El 17 de abril de 1552, el misionero se hace de nuevo a la mar, en esa ocasión con destino a la China. Ese viaje, el último de su vida, servirá a sus últimas renuncias y lo asimilará a Cristo sufriente. A comienzos de septiembre de 1552, alcanza la isla de Sancián, a diez kilómetros de las riberas de la China. Los pocos portugueses que hacen escala en ella lo acogen con alegría, construyéndole una choza de madera y una pequeña capilla de ramajes. El padre Javier empieza a ocuparse enseguida de los niños y de los enfermos, a predicar, catequizar y confesar. No obstante, intenta igualmente contactar con algún «pasador» chino que le pueda conducir clandestinamente a Cantón. Y es que el acceso a las riberas de la China está terminantemente prohibido, y cualquiera que se atreva a desafiar esa prohibición está abocado, si es descubierto, a la tortura y a la muerte. Al menos en dos ocasiones, el misionero consigue encontrar a un hombre que accede a conducirlo mediante el pago de una importante suma de dinero, pero cada vez, después de haber cobrado, el «pasador» desaparece.
El 21 de noviembre, el padre Javier celebra su última misa. Al bajar del altar, se siente desfallecer. Intenta hacerse de nuevo a la mar, pero el balanceo del navío le resulta insoportable. Conducido a Sancián, pasa en ese lugar los últimos días de su vida, medio inconsciente. Privado de medicamentos, y seguro de que su muerte está próxima, alza su mirada al cielo y conversa con Nuestro Señor o con la Virgen: «Jesús, Hijo de David, ten piedad de mí. ¡Oh!, Virgen María, Madre de Dios, acuérdate de mí». El último suspiro lo exhala pronunciando el nombre de Jesús, al amanecer del 2 de diciembre de 1552. Sólo tiene cuarenta y seis años. Su cuerpo es trasladado a Goa, donde sigue siendo venerado por los fieles. Francisco Javier, canonizado al mismo tiempo que Ignacio de Loyola, el 12 de marzo de 1622, es el patrono celestial de los misioneros católicos.

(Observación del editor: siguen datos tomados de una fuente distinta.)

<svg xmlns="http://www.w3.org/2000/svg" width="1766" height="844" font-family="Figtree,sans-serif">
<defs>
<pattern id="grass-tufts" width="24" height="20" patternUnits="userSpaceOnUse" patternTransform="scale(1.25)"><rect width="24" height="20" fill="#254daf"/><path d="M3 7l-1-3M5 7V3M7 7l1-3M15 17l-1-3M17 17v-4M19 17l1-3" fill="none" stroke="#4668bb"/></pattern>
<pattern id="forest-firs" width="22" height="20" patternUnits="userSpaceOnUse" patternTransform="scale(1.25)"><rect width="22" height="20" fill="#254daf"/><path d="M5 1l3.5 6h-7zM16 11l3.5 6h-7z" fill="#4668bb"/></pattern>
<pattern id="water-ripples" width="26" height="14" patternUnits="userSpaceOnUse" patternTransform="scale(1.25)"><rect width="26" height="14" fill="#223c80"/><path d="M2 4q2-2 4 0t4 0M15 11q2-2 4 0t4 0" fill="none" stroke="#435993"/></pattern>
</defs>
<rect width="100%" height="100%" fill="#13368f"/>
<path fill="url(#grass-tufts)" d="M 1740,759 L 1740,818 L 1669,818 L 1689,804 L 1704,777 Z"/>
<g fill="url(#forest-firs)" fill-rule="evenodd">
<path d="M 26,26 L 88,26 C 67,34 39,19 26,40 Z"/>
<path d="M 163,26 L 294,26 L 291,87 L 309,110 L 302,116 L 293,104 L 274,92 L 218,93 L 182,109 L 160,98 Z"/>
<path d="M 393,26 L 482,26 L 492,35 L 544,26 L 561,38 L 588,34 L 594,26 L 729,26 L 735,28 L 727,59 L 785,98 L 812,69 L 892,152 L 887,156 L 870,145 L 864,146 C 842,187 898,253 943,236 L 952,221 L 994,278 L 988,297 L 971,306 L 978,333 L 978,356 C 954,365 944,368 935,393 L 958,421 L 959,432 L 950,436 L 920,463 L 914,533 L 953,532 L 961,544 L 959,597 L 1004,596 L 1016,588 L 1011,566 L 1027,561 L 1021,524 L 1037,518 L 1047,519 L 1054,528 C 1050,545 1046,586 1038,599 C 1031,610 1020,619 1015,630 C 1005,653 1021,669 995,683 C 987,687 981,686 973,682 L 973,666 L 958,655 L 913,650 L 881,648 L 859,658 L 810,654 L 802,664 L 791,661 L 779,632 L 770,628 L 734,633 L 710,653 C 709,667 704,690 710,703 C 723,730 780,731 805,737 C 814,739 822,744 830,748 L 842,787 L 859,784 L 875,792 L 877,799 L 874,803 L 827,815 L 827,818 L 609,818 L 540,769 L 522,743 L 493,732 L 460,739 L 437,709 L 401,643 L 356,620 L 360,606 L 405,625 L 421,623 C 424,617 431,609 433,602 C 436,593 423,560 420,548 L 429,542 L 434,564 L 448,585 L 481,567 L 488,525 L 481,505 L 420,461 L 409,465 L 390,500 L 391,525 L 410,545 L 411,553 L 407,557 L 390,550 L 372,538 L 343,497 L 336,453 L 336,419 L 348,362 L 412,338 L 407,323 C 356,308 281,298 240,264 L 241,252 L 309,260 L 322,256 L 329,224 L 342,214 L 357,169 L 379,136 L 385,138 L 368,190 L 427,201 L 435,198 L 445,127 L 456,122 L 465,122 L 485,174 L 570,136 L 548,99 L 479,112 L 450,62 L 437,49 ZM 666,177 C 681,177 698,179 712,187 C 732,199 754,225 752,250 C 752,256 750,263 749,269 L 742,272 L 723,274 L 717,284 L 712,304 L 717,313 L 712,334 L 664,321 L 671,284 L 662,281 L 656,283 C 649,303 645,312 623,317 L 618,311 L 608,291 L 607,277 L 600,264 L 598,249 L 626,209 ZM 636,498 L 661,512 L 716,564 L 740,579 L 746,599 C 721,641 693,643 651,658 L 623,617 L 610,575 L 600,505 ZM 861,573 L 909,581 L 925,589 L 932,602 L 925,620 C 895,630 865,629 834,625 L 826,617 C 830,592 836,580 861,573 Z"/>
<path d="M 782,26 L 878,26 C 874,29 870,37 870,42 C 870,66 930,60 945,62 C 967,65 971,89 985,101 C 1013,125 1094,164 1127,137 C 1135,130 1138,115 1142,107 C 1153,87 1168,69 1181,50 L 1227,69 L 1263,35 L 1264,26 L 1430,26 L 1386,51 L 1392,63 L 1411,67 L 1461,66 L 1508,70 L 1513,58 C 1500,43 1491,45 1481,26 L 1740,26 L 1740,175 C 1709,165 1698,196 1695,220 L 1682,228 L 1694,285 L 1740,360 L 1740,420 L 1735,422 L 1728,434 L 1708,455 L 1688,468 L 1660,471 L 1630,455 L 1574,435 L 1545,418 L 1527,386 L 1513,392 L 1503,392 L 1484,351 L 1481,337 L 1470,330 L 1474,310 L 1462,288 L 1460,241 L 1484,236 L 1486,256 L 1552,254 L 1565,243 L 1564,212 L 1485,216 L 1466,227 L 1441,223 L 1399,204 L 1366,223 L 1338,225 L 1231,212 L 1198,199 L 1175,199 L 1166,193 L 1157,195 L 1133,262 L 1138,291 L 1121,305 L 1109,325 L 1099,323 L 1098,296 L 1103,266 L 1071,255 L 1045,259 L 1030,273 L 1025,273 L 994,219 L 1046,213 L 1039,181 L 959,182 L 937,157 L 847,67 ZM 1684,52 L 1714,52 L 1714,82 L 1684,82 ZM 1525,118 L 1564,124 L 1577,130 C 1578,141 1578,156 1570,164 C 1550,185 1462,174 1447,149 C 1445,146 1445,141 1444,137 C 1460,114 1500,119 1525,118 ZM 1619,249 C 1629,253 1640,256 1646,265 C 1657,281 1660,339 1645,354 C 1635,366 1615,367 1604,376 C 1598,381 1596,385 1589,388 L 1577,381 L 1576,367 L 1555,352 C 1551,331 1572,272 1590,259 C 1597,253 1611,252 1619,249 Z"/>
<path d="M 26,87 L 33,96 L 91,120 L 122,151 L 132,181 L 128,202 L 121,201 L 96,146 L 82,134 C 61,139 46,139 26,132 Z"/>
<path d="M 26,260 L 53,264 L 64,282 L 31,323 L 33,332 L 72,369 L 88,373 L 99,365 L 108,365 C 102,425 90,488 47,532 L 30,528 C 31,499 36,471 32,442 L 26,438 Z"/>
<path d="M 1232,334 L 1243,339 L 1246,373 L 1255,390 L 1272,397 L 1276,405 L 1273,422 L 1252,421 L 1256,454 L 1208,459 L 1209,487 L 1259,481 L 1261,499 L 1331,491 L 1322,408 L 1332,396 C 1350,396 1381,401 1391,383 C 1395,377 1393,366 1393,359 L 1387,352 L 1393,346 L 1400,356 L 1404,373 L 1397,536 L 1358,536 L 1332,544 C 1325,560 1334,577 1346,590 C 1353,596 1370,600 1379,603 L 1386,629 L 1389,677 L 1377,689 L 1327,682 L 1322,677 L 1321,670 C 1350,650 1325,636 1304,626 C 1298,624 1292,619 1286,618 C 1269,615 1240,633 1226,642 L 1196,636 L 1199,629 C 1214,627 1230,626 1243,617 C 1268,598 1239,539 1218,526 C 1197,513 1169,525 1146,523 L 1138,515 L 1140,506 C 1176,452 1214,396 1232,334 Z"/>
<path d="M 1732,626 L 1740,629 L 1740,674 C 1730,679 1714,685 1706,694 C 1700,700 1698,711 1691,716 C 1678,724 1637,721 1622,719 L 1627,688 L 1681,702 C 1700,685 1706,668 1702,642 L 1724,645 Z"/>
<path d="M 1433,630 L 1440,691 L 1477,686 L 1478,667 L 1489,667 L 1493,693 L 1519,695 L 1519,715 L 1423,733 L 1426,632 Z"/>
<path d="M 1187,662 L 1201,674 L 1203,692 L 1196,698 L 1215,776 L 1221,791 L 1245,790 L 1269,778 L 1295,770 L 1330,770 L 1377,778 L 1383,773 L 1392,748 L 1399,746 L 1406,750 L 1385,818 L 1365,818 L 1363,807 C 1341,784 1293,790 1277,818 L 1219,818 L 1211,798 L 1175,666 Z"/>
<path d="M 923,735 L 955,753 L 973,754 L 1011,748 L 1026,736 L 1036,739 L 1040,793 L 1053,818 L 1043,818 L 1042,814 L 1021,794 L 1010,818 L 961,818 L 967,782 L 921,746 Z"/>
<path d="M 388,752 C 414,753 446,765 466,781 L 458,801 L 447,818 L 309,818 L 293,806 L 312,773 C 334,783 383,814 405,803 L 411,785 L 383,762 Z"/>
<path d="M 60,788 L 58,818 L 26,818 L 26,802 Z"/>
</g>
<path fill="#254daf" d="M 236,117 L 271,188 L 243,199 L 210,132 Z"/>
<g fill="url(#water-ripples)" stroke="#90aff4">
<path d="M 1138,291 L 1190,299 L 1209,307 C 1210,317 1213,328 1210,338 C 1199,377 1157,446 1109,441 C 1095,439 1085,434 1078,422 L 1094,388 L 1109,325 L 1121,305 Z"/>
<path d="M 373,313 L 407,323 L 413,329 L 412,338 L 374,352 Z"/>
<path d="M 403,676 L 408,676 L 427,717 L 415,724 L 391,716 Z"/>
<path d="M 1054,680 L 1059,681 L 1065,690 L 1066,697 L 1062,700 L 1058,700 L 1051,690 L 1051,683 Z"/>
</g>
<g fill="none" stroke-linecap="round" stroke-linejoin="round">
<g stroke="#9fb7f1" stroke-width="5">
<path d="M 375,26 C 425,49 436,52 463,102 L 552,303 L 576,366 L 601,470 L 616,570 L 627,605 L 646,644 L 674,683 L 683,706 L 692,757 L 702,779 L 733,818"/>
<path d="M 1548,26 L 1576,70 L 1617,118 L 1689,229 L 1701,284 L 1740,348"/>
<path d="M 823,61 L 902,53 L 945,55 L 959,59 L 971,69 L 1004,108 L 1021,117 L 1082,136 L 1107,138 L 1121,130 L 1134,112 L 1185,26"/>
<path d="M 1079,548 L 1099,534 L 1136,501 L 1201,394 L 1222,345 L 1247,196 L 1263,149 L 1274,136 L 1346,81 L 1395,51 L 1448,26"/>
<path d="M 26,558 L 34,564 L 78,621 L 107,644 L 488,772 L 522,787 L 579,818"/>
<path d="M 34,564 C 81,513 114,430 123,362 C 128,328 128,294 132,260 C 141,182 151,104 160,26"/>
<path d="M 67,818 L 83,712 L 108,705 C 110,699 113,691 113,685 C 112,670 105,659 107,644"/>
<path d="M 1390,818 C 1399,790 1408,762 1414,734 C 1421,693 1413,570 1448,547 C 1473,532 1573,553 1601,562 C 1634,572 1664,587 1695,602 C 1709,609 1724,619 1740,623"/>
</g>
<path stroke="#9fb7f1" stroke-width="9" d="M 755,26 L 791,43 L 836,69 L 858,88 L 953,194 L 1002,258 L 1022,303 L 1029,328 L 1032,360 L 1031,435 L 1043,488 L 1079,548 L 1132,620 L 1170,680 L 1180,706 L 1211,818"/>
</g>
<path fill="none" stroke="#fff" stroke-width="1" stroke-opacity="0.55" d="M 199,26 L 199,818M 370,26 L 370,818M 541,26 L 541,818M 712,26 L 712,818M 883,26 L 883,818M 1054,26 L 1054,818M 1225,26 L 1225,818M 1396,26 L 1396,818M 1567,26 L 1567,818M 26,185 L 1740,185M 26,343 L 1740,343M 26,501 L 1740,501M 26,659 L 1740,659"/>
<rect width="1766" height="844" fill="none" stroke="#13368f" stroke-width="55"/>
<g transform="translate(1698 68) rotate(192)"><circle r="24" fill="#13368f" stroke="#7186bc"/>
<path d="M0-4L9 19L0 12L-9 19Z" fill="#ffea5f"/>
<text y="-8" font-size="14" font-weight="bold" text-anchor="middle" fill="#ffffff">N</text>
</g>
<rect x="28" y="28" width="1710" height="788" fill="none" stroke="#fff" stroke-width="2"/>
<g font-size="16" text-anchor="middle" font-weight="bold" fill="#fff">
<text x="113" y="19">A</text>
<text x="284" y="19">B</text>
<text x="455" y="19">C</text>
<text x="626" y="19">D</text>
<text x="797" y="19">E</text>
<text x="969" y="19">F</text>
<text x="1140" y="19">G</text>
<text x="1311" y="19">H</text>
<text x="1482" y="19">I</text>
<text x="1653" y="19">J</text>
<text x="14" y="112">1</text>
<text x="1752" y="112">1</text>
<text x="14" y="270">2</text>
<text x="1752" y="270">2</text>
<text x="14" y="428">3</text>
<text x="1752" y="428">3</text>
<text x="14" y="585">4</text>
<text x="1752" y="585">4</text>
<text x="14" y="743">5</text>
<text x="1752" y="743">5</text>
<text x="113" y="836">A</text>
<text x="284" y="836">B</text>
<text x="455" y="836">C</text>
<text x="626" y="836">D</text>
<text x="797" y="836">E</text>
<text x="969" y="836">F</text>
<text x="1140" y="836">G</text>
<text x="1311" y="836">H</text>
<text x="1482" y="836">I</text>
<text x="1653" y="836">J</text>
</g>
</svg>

Cuando consideramos la vida de este gigante en la santidad, nos llama poderosamente la atención la cantidad de trabajos y de sufrimientos que tuvo que soportar. Su secreto se halla en un amor sin límites por Jesús. En los Ejercicios Espirituales, san Ignacio le enseñó a escuchar la llamada de Cristo: «Mi voluntad es de conquistar todo el mundo y todos los enemigos, y así entrar en la gloria de mi Padre; por tanto, quien quisiere venir conmigo ha de trabajar conmigo, para que, siguiéndome en la pena, también me siga en la gloria» (Ej. Espir. 95). En su docilidad, Francisco Javier se mostró «presto y diligente para cumplir su santísima voluntad» (ibíd. 91); a su vez, se entregó por entero a todos los trabajos a fin de extender el reino de Dios sobre la tierra. Que obtenga para nosotros la gracia de ser como él, colmados de celo por la salvación eterna del prójimo.